Ejercicios propuestos ▸
#1 Copia del texto sobre la pena capital y el Catecismo el pasaje que empieza con las palabras "Si la pena capital" y termina con "íntegro y puro.".
#2 Traduce al inglés esta oración del texto sobre la pena capital y el Catecismo: "El problema no se limita a la pena capital."
#3 Prosigue el texto sobre la pena capital y el Catecismo a partir de su última oración.

**** Fragmento proporcionado

La ironía es que el Catecismo de Juan Pablo II se
publicó para aclarar algunas cuestiones doctrinales y, así, poner final a la
especulación postconciliar de que la doctrina católica estaba abierta a
innumerables revisiones. Sin embargo, hasta la fecha la enseñanza del Catecismo
sobre la pena capital ha tenido dos revisiones: una en 1997, bajo Juan Pablo
II, y la otra ahora, bajo Francisco.
El problema no se limita a la pena capital. Este
último desarrollo es parte de un patrón que ya nos es familiar. El Papa
Francisco ha hecho declaraciones que parecen contradecir la doctrina católica
tradicional sobre la anticoncepción, el matrimonio y el divorcio, la gracia, la
conciencia y la Comunión, entre otras cuestiones. Se ha negado repetidamente a
aclarar sus problemáticas declaraciones, incluso cuando han sido teólogos y
miembros de la jerarquía los que le han pedido aclaraciones de manera formal y
respetuosa. El efecto es, por un lado, envalentonar a quienes tienen como
objetivo cambiar otras enseñanzas de la doctrina tradicional de la Iglesia y,
por el otro, desmoralizar a los que defienden esas enseñanzas.
Si la pena capital es, en principio, un error,
entonces la Iglesia ha enseñado de manera continua, durante dos milenios, un
grave error moral y ha malinterpretado la Escritura. Y si la Iglesia ha estado
tan equivocada durante tanto tiempo sobre algo tan serio, entonces no hay
enseñanza que no pueda ser cambiada, justificando este cambio en virtud de un
“desarrollo”, y no de una contradicción. Un cambio en la pena capital puede ser
el principio de muchos males ya que si se lleva a cabo, podría dividir la
doctrina católica anterior y, por lo tanto, contradecir la afirmación de que la
Iglesia ha preservado el Depósito de la Fe íntegro y puro.
Este cambio no sólo socavaría la credibilidad de todos
los papas anteriores, sino que socavaría también la credibilidad del propio
Papa Francisco. Porque si el Papa San Inocencio I, el Papa Inocencio III, el
Papa San Pío V, el Papa San Pío X, el Papa Pío XII, el Papa San Juan Pablo II y
otros muchos papas pudieron hacer las cosas tan mal, ¿por qué deberíamos creer
que el Papa Francisco ha conseguido, de alguna manera, hacer por fin las cosas
bien?

********
**** Líneas proporcionadas

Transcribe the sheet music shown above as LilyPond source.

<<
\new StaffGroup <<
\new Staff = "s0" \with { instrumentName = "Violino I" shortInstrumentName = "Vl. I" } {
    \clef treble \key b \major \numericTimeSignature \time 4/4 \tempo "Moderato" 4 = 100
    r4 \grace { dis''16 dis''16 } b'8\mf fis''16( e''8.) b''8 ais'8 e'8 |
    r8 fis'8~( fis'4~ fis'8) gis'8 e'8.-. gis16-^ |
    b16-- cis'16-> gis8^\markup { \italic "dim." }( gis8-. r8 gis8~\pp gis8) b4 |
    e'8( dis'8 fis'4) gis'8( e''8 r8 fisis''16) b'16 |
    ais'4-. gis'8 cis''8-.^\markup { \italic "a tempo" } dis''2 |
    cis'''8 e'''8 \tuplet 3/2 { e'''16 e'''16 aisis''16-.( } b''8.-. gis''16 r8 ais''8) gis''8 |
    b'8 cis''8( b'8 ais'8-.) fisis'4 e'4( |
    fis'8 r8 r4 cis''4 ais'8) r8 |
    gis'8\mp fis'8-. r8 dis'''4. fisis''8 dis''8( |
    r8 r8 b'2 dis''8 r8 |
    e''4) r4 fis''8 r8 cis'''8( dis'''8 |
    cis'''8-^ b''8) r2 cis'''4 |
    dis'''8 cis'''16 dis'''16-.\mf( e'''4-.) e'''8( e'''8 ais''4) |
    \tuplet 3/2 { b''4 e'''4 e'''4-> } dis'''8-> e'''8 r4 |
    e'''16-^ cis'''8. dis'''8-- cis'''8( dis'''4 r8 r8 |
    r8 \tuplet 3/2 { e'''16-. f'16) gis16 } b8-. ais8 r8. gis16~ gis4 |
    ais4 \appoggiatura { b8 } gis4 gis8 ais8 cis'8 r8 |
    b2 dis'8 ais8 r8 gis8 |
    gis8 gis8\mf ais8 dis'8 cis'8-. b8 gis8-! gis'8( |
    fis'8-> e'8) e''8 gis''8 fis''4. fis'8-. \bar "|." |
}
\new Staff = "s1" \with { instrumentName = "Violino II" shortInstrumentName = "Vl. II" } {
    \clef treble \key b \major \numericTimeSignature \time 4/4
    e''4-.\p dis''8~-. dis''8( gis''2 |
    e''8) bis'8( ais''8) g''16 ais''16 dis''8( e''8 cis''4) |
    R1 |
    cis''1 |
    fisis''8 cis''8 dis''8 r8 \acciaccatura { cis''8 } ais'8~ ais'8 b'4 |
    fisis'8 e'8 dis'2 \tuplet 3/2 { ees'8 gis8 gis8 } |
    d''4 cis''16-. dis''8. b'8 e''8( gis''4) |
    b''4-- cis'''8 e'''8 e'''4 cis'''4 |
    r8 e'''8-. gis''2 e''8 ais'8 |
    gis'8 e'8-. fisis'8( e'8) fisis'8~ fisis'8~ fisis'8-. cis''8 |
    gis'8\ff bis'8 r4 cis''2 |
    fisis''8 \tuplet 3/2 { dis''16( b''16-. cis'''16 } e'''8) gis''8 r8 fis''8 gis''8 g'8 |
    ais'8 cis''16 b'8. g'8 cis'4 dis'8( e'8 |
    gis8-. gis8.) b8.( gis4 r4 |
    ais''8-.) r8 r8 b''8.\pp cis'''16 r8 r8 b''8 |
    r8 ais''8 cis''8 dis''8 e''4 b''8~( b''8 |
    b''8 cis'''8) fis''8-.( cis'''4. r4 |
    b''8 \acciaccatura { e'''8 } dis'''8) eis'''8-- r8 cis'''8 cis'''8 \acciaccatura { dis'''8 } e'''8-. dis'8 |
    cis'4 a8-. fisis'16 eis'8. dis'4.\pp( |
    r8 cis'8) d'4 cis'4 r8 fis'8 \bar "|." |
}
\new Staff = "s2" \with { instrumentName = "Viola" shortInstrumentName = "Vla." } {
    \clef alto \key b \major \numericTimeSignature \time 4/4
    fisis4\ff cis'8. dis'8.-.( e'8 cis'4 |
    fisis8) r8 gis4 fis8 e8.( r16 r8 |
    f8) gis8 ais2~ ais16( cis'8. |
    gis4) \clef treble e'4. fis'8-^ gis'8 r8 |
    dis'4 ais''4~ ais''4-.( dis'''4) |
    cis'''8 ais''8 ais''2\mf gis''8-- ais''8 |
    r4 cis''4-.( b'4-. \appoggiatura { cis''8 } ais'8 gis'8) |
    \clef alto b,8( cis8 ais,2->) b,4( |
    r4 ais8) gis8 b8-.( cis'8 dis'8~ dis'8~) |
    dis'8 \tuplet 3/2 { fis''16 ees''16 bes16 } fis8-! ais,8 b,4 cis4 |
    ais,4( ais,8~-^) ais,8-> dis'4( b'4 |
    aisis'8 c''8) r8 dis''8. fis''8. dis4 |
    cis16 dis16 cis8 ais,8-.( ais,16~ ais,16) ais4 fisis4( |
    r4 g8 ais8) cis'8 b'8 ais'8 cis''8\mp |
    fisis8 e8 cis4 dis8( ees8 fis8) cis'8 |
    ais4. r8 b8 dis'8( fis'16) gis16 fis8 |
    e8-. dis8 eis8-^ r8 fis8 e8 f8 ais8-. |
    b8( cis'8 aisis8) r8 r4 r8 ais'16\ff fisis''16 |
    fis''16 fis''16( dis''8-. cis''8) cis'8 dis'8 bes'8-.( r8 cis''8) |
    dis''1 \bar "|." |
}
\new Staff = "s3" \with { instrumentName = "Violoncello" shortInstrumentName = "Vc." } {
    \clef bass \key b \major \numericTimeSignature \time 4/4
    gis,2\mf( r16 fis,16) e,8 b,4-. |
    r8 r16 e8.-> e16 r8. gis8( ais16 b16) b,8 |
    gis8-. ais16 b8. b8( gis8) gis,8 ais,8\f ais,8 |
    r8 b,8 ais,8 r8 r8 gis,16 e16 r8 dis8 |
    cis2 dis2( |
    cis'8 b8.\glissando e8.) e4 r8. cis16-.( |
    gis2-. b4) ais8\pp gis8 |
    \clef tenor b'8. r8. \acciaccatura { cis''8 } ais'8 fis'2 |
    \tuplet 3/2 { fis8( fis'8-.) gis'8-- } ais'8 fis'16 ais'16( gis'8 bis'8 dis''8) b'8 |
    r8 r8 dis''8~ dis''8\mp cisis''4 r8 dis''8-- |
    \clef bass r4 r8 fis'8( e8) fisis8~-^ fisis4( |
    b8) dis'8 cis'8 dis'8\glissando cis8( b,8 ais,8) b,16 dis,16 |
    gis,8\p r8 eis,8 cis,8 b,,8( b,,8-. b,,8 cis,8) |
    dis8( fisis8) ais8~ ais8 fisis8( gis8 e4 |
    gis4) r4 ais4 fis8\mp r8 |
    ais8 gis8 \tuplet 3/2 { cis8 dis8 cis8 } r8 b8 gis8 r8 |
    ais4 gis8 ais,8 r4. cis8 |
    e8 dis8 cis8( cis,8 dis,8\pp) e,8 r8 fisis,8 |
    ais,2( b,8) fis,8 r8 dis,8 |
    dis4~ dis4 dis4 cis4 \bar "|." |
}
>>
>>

********

Respuestas ▸
#1
Si la pena capital es, en principio, un error,
entonces la Iglesia ha enseñado de manera continua, durante dos milenios, un
grave error moral y ha malinterpretado la Escritura. Y si la Iglesia ha estado
tan equivocada durante tanto tiempo sobre algo tan serio, entonces no hay
enseñanza que no pueda ser cambiada, justificando este cambio en virtud de un
“desarrollo”, y no de una contradicción. Un cambio en la pena capital puede ser
el principio de muchos males ya que si se lleva a cabo, podría dividir la
doctrina católica anterior y, por lo tanto, contradecir la afirmación de que la
Iglesia ha preservado el Depósito de la Fe íntegro y puro.

#2 The problem is not limited to capital punishment.

#3
No es necesario apoyar la pena capital para sentir
preocupación porque el Papa Francisco haya ido tan lejos. El cardenal Avery
Dulles, personalmente opuesto a la práctica de la pena capital, ha insistido
que “el cambio en una doctrina tan bien establecida, como es esta de la
legitimidad de la pena capital, puede suscitar serios problemas relacionados
con la credibilidad del magisterio”. El arzobispo Mons. Charles Chaput, que
también se opone a la aplicación de la pena capital en la práctica, ha
reconocido: “La pena de muerte no es intrínsecamente mala. Tanto la Escritura
como la larga tradición cristiana reconocen la legitimidad de la pena capital
en determinadas circunstancias. La Iglesia no puede rechazarla sin rechazar su
propia identidad”.
Si el Papa Francisco está realmente afirmando que la
pena capital es intrínsecamente mala, entonces la Escritura, los Padres de la
Iglesia, los Doctores de la Iglesia y todos los papas anteriores estaban
equivocados. O lo está el Papa Francisco. No hay una tercera alternativa.
Tampoco hay ninguna duda de quién estaría equivocado en este caso. La Iglesia
siempre ha reconocido que los papas pueden cometer errores doctrinales cuando
no hablan ex cathedra: de hecho, ahí tenemos los ejemplos del Papa Honorio I y
del Papa Juan XXII. La Iglesia también enseña explícitamente que los fieles
pueden -y a veces deben-, criticar abierta y respetuosamente a los papas cuando
enseñan un error. El documento de 1990 de la Congregación para la Doctrina de
la Fe, Donum Veritatis, establece las normas necesarias para hacer una crítica
legítima de los documentos magisteriales que muestran “deficiencias”. Parece
que los teólogos católicos están ahora en una situación que apela a la
aplicación de estas normas.
Edward Feser es co-autor de By Man Shall His Blood Be
Shed: A Catholic Defense of Capital Punishment.